Spread Betting With Shares

Date: 28.07.07 (298 review reads)
Rating:

Advantages: tax free, trade lots of markets from one account, gearing, commission free, credit facilities,

Disadvantages: danger of losing more than initial outlay, seen as gambling,

Spread Betting – How it Works

This is how spread betting works. Suppose you want to bet that the share price of Marks & Spencer will rise. Instead of investing, say, £7,000 to buy 1,000 shares at £7 each (paying the broker's commission and stamp duty), you buy a spread bet at £10 a point instead – this means that for every penny the M&S share price rises you will make £10. If the price of M&S shares rises by 10 per cent, your share purchase holdings will show a profit of £700 on your £7,000. But with a spread bet or CFD, your initial deposit 'on margin' will typically have been just 10 per cent of the value of the shares, in this case £700. If the shares then rise by 10 per cent, you make 70 points at £10, which is also £700 -- so instead of a simple 10 per cent return, you've doubled your initial stake. The down side is that if the shares fall by 10 per cent, you lose your entire £700 outlay.

The Good, Bad & Ugly....

The taint of ‘gambling’ is probably what puts most people off spread betting, but running a close second is the belief that it is much riskier than normal investing.

You can see why the idea has taken root. Try investing £10,000 in a FTSE spread-bet with CMC Markets or IG Index, and contrast it with the same amount invested in a FTSE tracker. The spread-betters will use your initial stake as a 1 per cent deposit to open a position that is 100 times bigger. In other words, your £10,000 spread bet gives you £1m worth of exposure to the FTSE 100.

Suppose the FTSE 100 fell from 4800 to 4752. Those 48 points equate to a 1 per cent drop. Your exposure to the index is £1m, 1 per cent of which is £10,000. That means a 48-point fall in the FTSE would lose you your entire investment. On the plus side, a 48-point rise would double your money. But a 96-point fall over a few days would leave you owing the spread-better £20,000. The same principle applies to CFDs.

By contrast, a 1 per cent rise or fall in the FTSE would leave your index tracker fund just £100 better or worse off. You are far less likely to lose your head in such circumstances.

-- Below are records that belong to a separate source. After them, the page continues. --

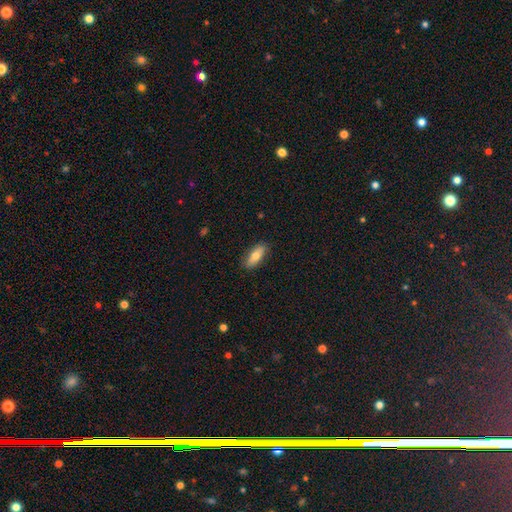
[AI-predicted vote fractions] smooth-or-featured: smooth: 71% | featured or disk: 23% | star or artifact: 6%
  how-rounded: in between: 70% | cigar-shaped: 27% | round: 3%
  merging: none: 86% | minor disturbance: 11% | major disturbance: 2% | merger: 1%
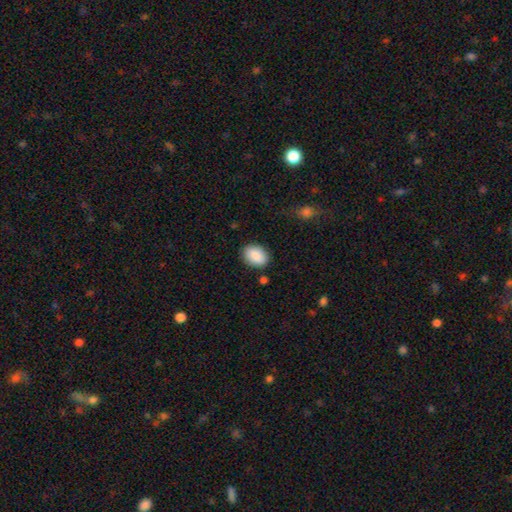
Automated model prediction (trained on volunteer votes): Overall: smooth (87%). How rounded: in between (75%). Merging: none (84%).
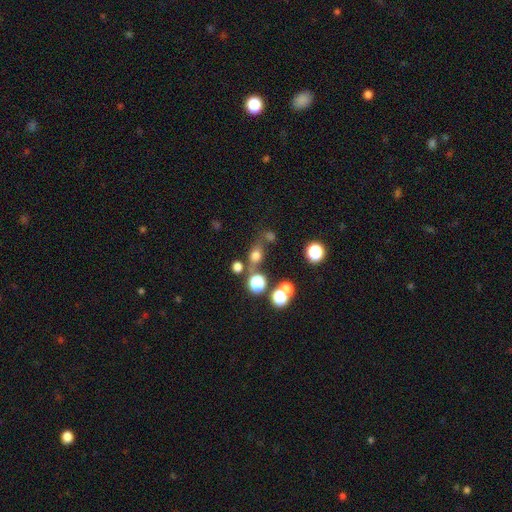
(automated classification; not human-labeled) This appears to be a smooth galaxy with no disk features (63%) that is round (52%). Merging: none (61%).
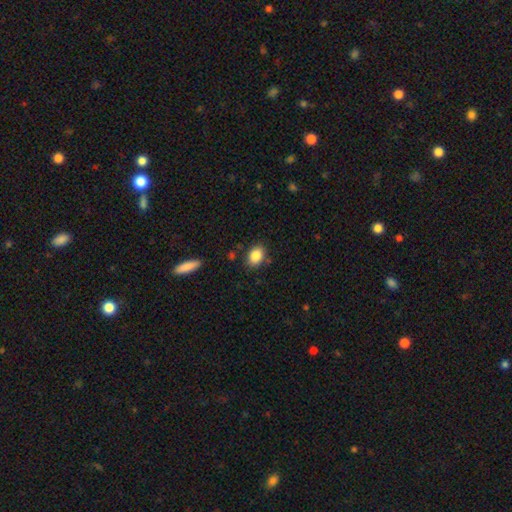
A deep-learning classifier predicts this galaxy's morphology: Smooth or featured?
  - smooth: 87% *
  - star or artifact: 8%
  - featured or disk: 5%
How rounded?
  - in between: 70% *
  - round: 29%
  - cigar-shaped: 1%
Merging?
  - none: 83% *
  - minor disturbance: 11%
  - major disturbance: 3%
  - merger: 3%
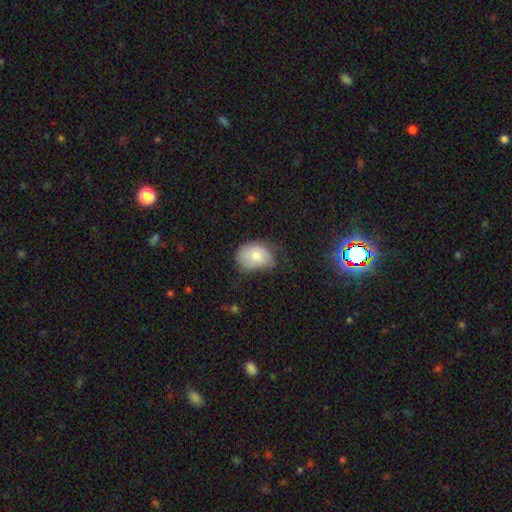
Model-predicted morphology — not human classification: Q: Smooth or featured?
A: smooth (76%); runner-up: featured or disk (16%)
Q: How rounded?
A: in between (70%); runner-up: round (30%)
Q: Merging?
A: none (42%); runner-up: minor disturbance (40%)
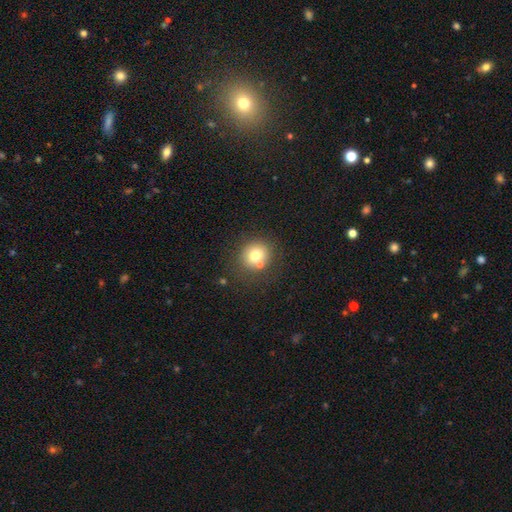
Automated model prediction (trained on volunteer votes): A smooth galaxy with no disk features (75%) that is round (83%). Merging: none (69%).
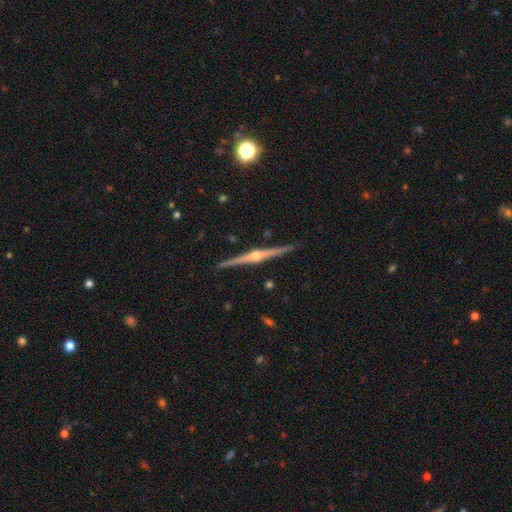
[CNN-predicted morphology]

But it's not all bad news. First, spread betting on individual shares tend to have less extreme financial leverage than that offered on indices like the FTSE 100.

Second, you are in control of the risks you take. You always know the margin (also called gearing or leverage). Therefore, you can calculate the exposure you want to commit to in advance. So choice is not between £10,000 in a FTSE tracker or £10,000 on a spread bet that will give you exposure of £1m. Your choice is between £10,000 in a tracker and £100 on a spread bet, with the remaining £9,900 in a high-interest savings account.

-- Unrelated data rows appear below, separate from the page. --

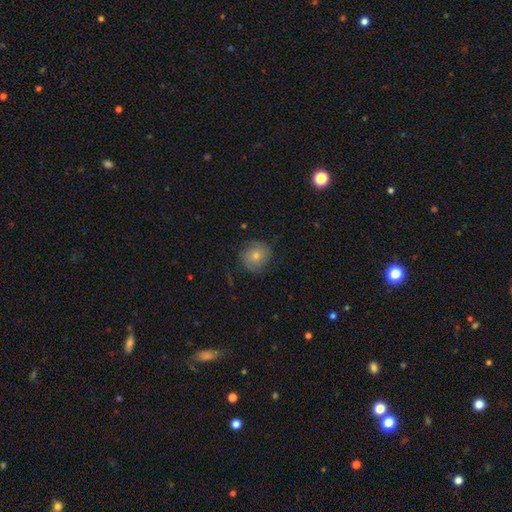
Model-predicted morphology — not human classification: smooth_or_featured: featured or disk (p=0.45) [alt: smooth p=0.41]
merging: none (p=0.80) [alt: minor disturbance p=0.14]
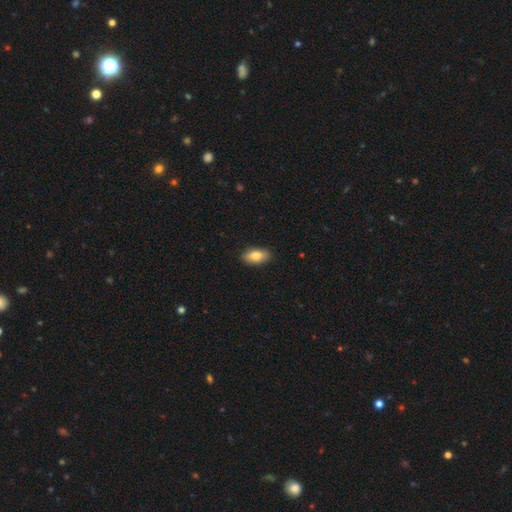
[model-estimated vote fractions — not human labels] Smooth or featured? smooth (80%)
How rounded? in between (91%)
Merging? none (88%)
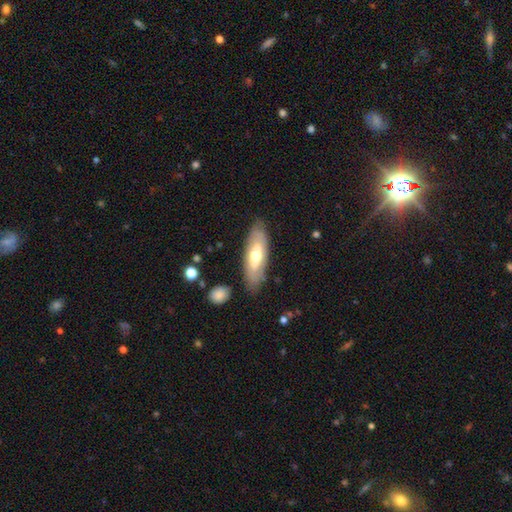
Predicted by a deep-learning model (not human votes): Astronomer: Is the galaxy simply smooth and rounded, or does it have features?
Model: smooth — 50% (runner-up: featured or disk, 44%).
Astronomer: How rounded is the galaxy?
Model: in between — 69%.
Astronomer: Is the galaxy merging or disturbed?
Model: none — 81%.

This second option gives you the same exposure to the FTSE as investing all your money in a tracker, and you get the certain return of interest on that £9,900. However, it is not the free lunch it may seem. Remember that your deposit (in this case £100) is used to gear up the total investment. But you pay for that privilege. Spread betting firms will charge you interest on any position left open overnight. For smaller clients, this will usually be 2 or 3 basis points above UK interest rates.

An ideal website to visit, to start learning about spread betting is www.financial-spread-betting.com who offer a very comprehensive quick-learning page on their site.

Summary: Some are put off spread betting because they think its risky but put aside these prejudices and....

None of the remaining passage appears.